Microsoft launches 'smart' maps partnership with TomTom
Microsoft Managing Director Sanjay Ravi: “We are working with these partners to build an open platform, so that software developers can build their own services.”
DETROIT — Microsoft announced a partnership that will provide “smart” maps for self-driving vehicles and data for motorists to guide their daily routines.
The software giant said today it signed up an Amsterdam-based mapmaker — TomTom N.V. — to provide high-definition maps to guide self-driving vehicles.
Microsoft also expanded its existing partnerships with two other suppliers of mapping data: Here, based in Chicago, and Esri, a company headquartered in Redlands, Calif.
“This is a massive new opportunity,” said Microsoft Managing Director Sanjay Ravi during a Wednesday press briefing in suburban Detroit. “We are working with these partners to build an open platform, so that software developers can build their own services.”
The partners will create a cloud-based database for Microsoft Azure, a platform for software developers to create location-based services for motorists.
Microsoft will analyze the motorist’s schedule, to-do lists and driving patterns — along with weather data and accident reports — to offer suggestions for alternate routes, nearby restaurants, parking garages, etc. And high-definition maps created by TomTom and Here will help self-driving vehicles navigate on highways.
Azure will be an open software architecture that will work with any vehicle’s operating system. Automakers will own their own vehicles’ data, said Chris Pendleton, manager of Microsoft’s Internet-of-Things initiative.
“We are not a closed shop where you have to take it or leave it,” Pendleton noted.

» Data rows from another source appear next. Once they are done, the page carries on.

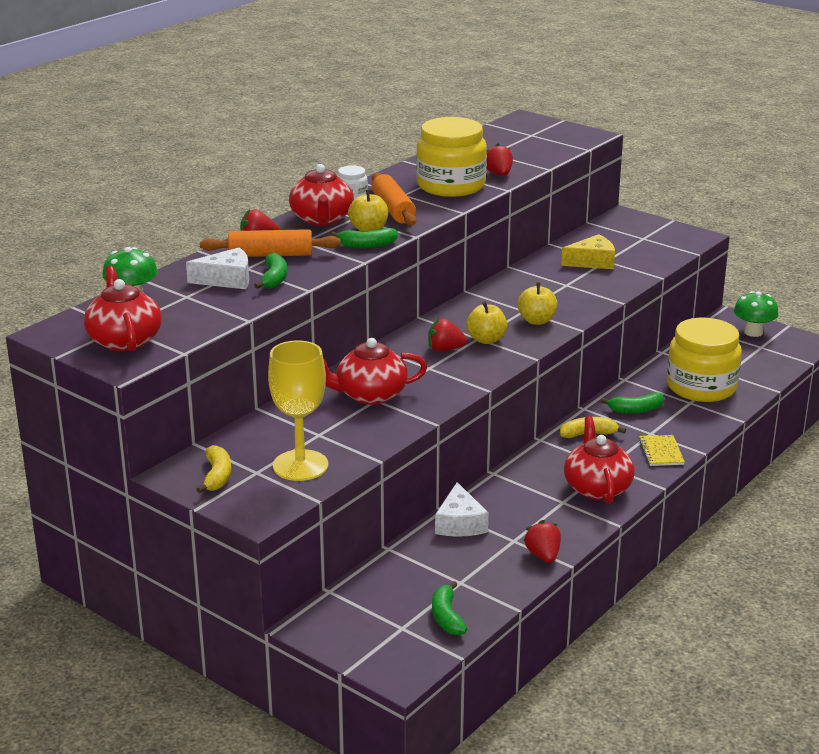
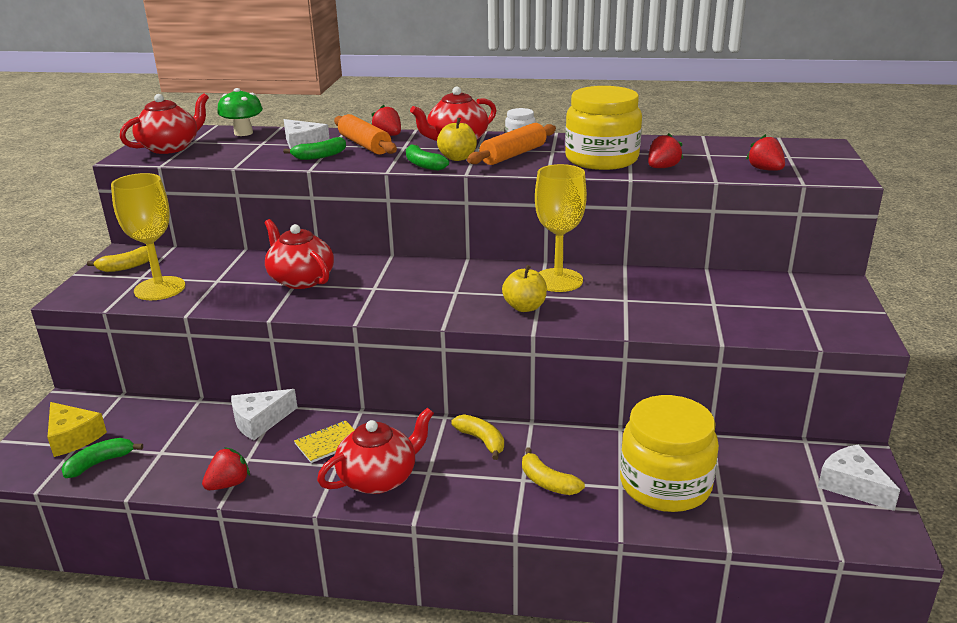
camera: 60 degrees right, 0 degrees up
(445, 349) = (416, 284): red strawberry -> red strawberry (765, 170)
(486, 339) = (456, 296): yellow apple -> none
(506, 296) = (558, 280): none -> yellow goblet
(592, 262) = (699, 298): yellow cheese -> yellow cheese (73, 437)
(636, 410) = (562, 455): green banana -> none
(661, 452) = (488, 498): yellow notebook -> yellow notebook (329, 443)
(662, 425) = (547, 482): none -> yellow banana
(753, 332) = (852, 485): green mushroom -> white cheese

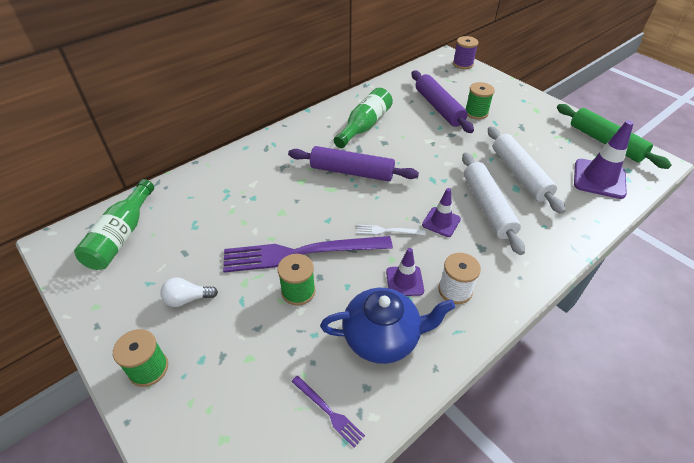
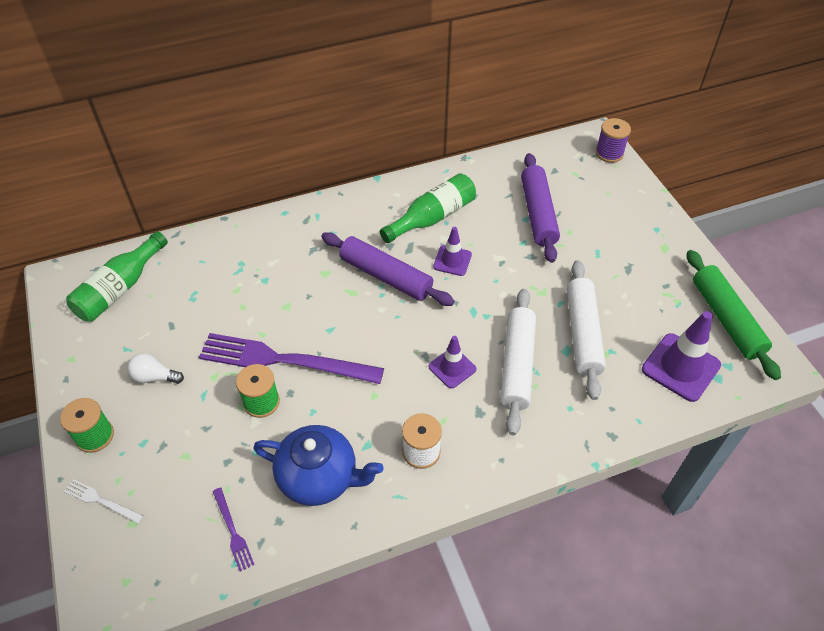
camera: 20 degrees right, 5 degrees up
(388, 231) = (387, 361): white fork -> white fork (101, 501)
(404, 281) = (374, 425): purple traffic cone -> purple traffic cone (452, 261)
(476, 113) = (581, 233): green spool -> none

The venture expands upon Microsoft’s earlier initiatives to establish a niche in the cockpit. Last January, the company partnered with Harman International to integrate Microsoft Office into infotainment systems. Motorists can schedule conference calls, respond to e-mails or access their calendars.
However, Microsoft’s new venture will have to contend with Apple and Google, which already have a presence in the cockpit with Apple CarPlay and Android Auto.
Other suppliers also are muscling into the market for smart maps. In February, Continental AG confirmed that it has a contract to supply its eHorizon smart map to an unnamed customer. Continental developed its map with IBM, Cisco and Here.